[Saved entries]
—————

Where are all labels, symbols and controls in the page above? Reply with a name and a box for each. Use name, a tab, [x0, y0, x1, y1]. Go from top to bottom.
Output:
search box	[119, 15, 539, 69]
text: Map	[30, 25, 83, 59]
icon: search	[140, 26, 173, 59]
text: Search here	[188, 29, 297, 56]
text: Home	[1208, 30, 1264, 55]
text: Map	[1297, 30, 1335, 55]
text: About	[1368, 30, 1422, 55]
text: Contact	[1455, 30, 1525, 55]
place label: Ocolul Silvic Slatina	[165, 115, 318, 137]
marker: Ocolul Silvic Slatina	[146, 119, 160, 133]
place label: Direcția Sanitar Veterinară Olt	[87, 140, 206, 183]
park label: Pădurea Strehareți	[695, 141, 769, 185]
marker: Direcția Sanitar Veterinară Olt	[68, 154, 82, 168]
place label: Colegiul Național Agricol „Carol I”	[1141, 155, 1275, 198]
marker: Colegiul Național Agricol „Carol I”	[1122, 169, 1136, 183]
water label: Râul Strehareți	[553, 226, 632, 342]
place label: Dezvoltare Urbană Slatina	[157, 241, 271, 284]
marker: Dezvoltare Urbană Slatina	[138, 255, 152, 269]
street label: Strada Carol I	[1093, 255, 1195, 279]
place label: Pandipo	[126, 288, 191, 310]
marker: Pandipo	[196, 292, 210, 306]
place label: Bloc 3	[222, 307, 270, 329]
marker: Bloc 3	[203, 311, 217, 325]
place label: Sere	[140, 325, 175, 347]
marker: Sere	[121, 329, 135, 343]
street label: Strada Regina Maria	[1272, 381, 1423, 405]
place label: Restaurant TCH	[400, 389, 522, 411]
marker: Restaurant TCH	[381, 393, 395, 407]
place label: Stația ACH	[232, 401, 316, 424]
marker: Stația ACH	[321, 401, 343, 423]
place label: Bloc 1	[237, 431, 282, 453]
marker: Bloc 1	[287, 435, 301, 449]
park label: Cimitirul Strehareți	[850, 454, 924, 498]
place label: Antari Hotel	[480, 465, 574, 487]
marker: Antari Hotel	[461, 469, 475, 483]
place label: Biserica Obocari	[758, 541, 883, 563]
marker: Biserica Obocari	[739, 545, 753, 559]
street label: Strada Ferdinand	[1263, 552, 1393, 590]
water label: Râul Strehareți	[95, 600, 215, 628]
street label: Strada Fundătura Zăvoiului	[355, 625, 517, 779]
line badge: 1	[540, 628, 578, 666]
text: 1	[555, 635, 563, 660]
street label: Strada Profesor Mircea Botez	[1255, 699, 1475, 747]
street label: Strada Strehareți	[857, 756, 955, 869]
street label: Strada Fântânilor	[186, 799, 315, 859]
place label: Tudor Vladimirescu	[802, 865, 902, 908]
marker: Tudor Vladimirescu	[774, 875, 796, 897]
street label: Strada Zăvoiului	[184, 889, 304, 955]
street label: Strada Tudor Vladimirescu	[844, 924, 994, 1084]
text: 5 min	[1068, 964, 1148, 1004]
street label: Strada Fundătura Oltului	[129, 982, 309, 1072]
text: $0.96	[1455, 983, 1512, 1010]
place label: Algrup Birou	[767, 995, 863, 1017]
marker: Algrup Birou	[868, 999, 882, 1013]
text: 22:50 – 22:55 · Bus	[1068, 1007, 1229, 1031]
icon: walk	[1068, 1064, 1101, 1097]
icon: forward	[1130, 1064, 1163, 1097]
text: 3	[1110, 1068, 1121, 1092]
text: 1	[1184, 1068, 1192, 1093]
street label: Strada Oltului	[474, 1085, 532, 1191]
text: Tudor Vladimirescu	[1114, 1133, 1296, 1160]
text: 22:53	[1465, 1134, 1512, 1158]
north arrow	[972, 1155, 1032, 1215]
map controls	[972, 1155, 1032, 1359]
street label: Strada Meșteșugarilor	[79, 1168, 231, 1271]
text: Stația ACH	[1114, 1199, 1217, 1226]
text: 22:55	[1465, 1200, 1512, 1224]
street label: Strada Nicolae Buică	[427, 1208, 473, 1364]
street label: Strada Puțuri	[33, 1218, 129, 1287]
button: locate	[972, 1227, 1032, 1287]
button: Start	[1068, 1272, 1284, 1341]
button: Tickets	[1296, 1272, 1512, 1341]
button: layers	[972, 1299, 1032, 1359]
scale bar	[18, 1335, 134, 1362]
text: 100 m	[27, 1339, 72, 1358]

—————

_What to do:_ Every entry should be transcribed exactly, with nothing omitted.

_Result of the task:_
Where are all labels, symbols and controls in the page above? Reply with a name and a box for each. Use name, a tab, [x0, y0, x1, y1]. Go from top to bottom.
Output:
search box	[119, 15, 539, 69]
text: Map	[30, 25, 83, 59]
icon: search	[140, 26, 173, 59]
text: Search here	[188, 29, 297, 56]
text: Home	[1208, 30, 1264, 55]
text: Map	[1297, 30, 1335, 55]
text: About	[1368, 30, 1422, 55]
text: Contact	[1455, 30, 1525, 55]
place label: Ocolul Silvic Slatina	[165, 115, 318, 137]
marker: Ocolul Silvic Slatina	[146, 119, 160, 133]
place label: Direcția Sanitar Veterinară Olt	[87, 140, 206, 183]
park label: Pădurea Strehareți	[695, 141, 769, 185]
marker: Direcția Sanitar Veterinară Olt	[68, 154, 82, 168]
place label: Colegiul Național Agricol „Carol I”	[1141, 155, 1275, 198]
marker: Colegiul Național Agricol „Carol I”	[1122, 169, 1136, 183]
water label: Râul Strehareți	[553, 226, 632, 342]
place label: Dezvoltare Urbană Slatina	[157, 241, 271, 284]
marker: Dezvoltare Urbană Slatina	[138, 255, 152, 269]
street label: Strada Carol I	[1093, 255, 1195, 279]
place label: Pandipo	[126, 288, 191, 310]
marker: Pandipo	[196, 292, 210, 306]
place label: Bloc 3	[222, 307, 270, 329]
marker: Bloc 3	[203, 311, 217, 325]
place label: Sere	[140, 325, 175, 347]
marker: Sere	[121, 329, 135, 343]
street label: Strada Regina Maria	[1272, 381, 1423, 405]
place label: Restaurant TCH	[400, 389, 522, 411]
marker: Restaurant TCH	[381, 393, 395, 407]
place label: Stația ACH	[232, 401, 316, 424]
marker: Stația ACH	[321, 401, 343, 423]
place label: Bloc 1	[237, 431, 282, 453]
marker: Bloc 1	[287, 435, 301, 449]
park label: Cimitirul Strehareți	[850, 454, 924, 498]
place label: Antari Hotel	[480, 465, 574, 487]
marker: Antari Hotel	[461, 469, 475, 483]
place label: Biserica Obocari	[758, 541, 883, 563]
marker: Biserica Obocari	[739, 545, 753, 559]
street label: Strada Ferdinand	[1263, 552, 1393, 590]
water label: Râul Strehareți	[95, 600, 215, 628]
street label: Strada Fundătura Zăvoiului	[355, 625, 517, 779]
line badge: 1	[540, 628, 578, 666]
text: 1	[555, 635, 563, 660]
street label: Strada Profesor Mircea Botez	[1255, 699, 1475, 747]
street label: Strada Strehareți	[857, 756, 955, 869]
street label: Strada Fântânilor	[186, 799, 315, 859]
place label: Tudor Vladimirescu	[802, 865, 902, 908]
marker: Tudor Vladimirescu	[774, 875, 796, 897]
street label: Strada Zăvoiului	[184, 889, 304, 955]
street label: Strada Tudor Vladimirescu	[844, 924, 994, 1084]
text: 5 min	[1068, 964, 1148, 1004]
street label: Strada Fundătura Oltului	[129, 982, 309, 1072]
text: $0.96	[1455, 983, 1512, 1010]
place label: Algrup Birou	[767, 995, 863, 1017]
marker: Algrup Birou	[868, 999, 882, 1013]
text: 22:50 – 22:55 · Bus	[1068, 1007, 1229, 1031]
icon: walk	[1068, 1064, 1101, 1097]
icon: forward	[1130, 1064, 1163, 1097]
text: 3	[1110, 1068, 1121, 1092]
text: 1	[1184, 1068, 1192, 1093]
street label: Strada Oltului	[474, 1085, 532, 1191]
text: Tudor Vladimirescu	[1114, 1133, 1296, 1160]
text: 22:53	[1465, 1134, 1512, 1158]
north arrow	[972, 1155, 1032, 1215]
map controls	[972, 1155, 1032, 1359]
street label: Strada Meșteșugarilor	[79, 1168, 231, 1271]
text: Stația ACH	[1114, 1199, 1217, 1226]
text: 22:55	[1465, 1200, 1512, 1224]
street label: Strada Nicolae Buică	[427, 1208, 473, 1364]
street label: Strada Puțuri	[33, 1218, 129, 1287]
button: locate	[972, 1227, 1032, 1287]
button: Start	[1068, 1272, 1284, 1341]
button: Tickets	[1296, 1272, 1512, 1341]
button: layers	[972, 1299, 1032, 1359]
scale bar	[18, 1335, 134, 1362]
text: 100 m	[27, 1339, 72, 1358]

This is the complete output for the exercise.